- **THE TASK**
Copy out each line of the material below that holds the string "segments".

- **DATASET RECORDS**
◇ ◇ ◇
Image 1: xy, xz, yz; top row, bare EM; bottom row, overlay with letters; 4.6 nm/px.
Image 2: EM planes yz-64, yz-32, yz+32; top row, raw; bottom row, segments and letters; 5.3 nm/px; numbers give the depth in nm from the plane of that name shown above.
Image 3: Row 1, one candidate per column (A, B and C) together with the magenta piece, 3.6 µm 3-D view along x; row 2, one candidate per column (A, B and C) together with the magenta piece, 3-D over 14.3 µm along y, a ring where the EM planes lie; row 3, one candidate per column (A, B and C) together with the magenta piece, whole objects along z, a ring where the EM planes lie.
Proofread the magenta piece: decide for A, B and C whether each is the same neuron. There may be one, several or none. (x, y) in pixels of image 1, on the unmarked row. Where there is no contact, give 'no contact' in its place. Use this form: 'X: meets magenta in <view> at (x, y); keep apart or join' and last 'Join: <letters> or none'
◇ ◇ ◇
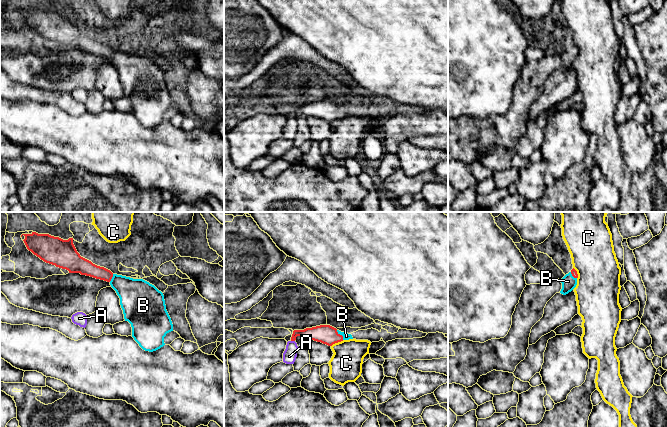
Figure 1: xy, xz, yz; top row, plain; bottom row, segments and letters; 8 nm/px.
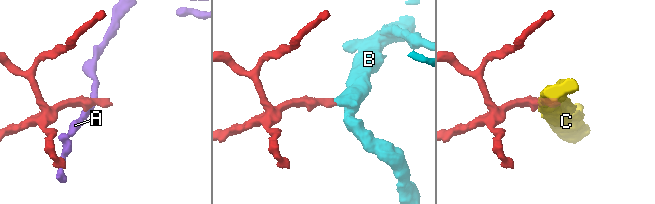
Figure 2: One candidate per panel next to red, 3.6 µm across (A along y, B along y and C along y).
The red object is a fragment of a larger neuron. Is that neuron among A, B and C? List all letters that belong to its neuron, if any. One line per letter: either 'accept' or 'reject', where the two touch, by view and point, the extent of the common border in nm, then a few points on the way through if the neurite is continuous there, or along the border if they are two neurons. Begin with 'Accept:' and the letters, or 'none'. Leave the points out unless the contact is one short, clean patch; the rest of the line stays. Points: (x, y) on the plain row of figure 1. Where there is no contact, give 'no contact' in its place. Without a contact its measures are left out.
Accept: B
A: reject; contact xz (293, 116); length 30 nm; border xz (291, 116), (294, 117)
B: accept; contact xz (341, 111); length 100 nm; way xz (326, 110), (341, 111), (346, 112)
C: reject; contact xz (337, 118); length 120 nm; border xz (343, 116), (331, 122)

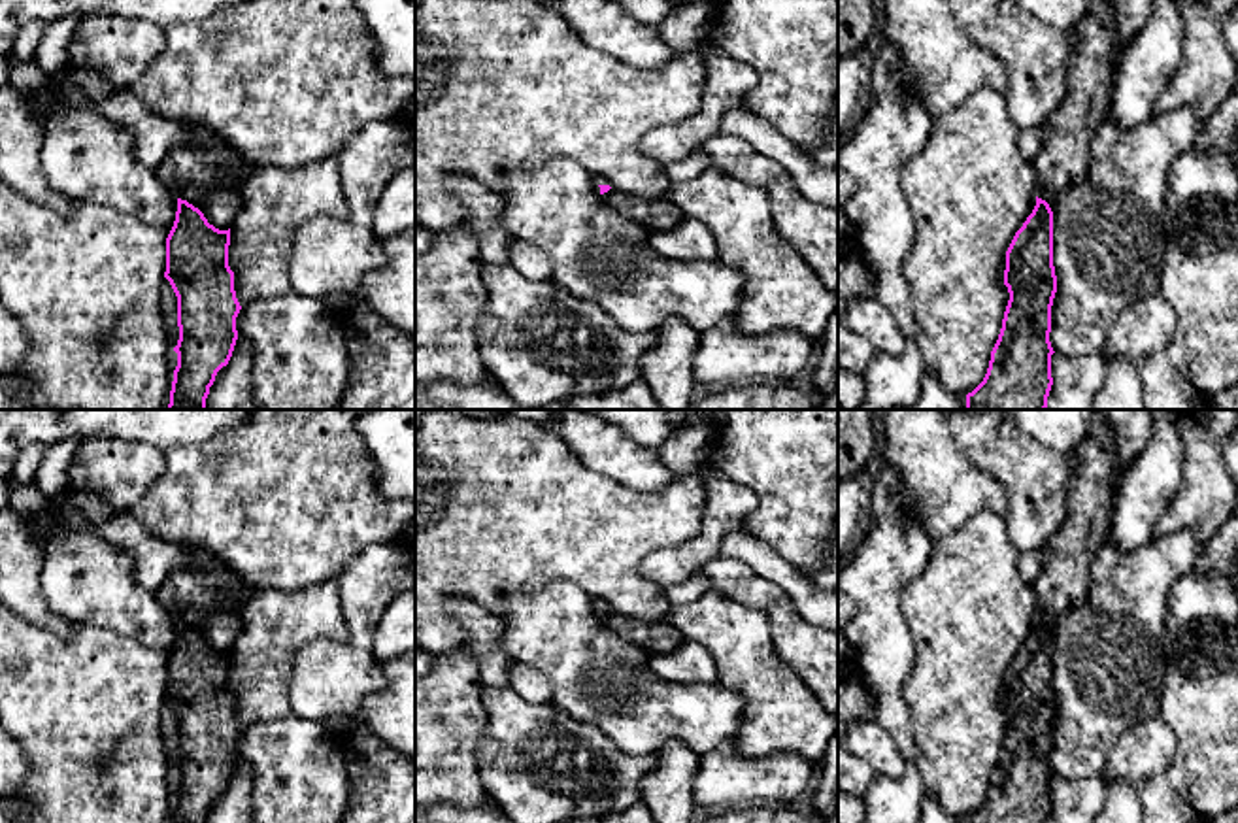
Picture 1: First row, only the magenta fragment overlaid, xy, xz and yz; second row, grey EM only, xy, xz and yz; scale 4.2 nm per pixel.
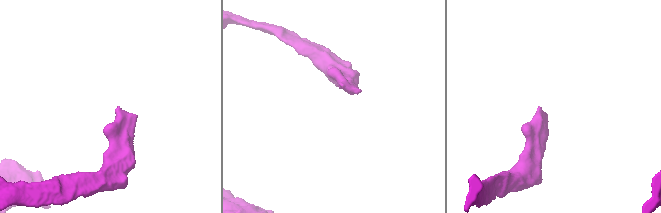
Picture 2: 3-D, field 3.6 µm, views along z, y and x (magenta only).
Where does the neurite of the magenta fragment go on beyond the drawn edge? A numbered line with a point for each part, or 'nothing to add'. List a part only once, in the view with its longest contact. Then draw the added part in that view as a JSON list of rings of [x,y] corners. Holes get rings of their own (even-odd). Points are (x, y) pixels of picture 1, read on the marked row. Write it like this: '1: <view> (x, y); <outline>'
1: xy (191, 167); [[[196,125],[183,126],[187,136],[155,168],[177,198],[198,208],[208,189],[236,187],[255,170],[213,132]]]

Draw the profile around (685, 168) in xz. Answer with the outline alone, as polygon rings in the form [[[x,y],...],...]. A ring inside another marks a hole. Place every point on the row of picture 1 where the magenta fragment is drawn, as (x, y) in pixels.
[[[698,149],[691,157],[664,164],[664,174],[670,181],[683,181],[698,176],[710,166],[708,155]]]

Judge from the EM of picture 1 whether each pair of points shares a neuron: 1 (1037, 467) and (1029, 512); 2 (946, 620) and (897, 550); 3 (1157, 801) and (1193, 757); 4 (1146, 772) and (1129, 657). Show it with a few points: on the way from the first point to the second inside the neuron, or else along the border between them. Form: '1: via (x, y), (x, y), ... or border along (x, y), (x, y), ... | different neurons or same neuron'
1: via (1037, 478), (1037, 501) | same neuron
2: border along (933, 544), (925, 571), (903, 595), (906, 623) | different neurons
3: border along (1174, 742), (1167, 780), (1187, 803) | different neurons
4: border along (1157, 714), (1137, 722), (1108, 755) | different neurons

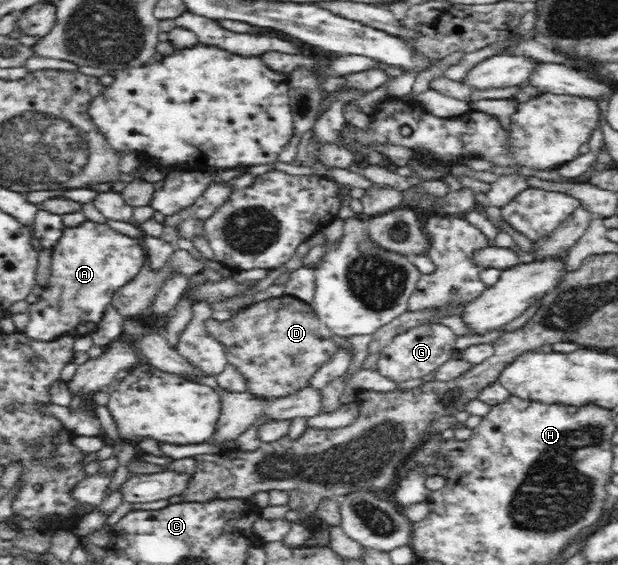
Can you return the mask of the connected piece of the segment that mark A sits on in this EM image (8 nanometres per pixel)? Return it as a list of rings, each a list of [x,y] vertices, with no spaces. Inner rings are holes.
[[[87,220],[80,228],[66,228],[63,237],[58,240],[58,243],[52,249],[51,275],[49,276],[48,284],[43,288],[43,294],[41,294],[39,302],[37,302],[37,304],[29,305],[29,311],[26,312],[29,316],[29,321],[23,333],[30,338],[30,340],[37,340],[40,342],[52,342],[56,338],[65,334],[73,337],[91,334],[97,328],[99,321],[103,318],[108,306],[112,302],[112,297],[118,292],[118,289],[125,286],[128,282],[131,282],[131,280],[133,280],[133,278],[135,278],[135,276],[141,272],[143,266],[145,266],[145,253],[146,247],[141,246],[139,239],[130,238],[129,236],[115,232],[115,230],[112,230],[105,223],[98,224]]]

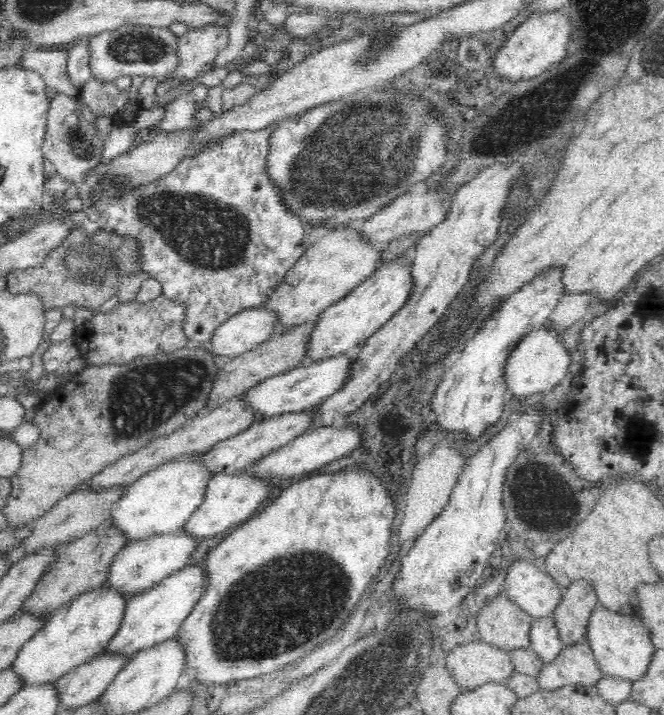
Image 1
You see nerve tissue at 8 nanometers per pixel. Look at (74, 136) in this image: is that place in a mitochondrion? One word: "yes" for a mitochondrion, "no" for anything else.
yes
◇ ◇ ◇
- **COMPLETED TASK**
Image 2: EM planes yz-64, yz-32, yz+32; top row, raw; bottom row, segments and letters; 5.3 nm/px; numbers give the depth in nm from the plane of that name shown above.
Figure 1: xy, xz, yz; top row, plain; bottom row, segments and letters; 8 nm/px.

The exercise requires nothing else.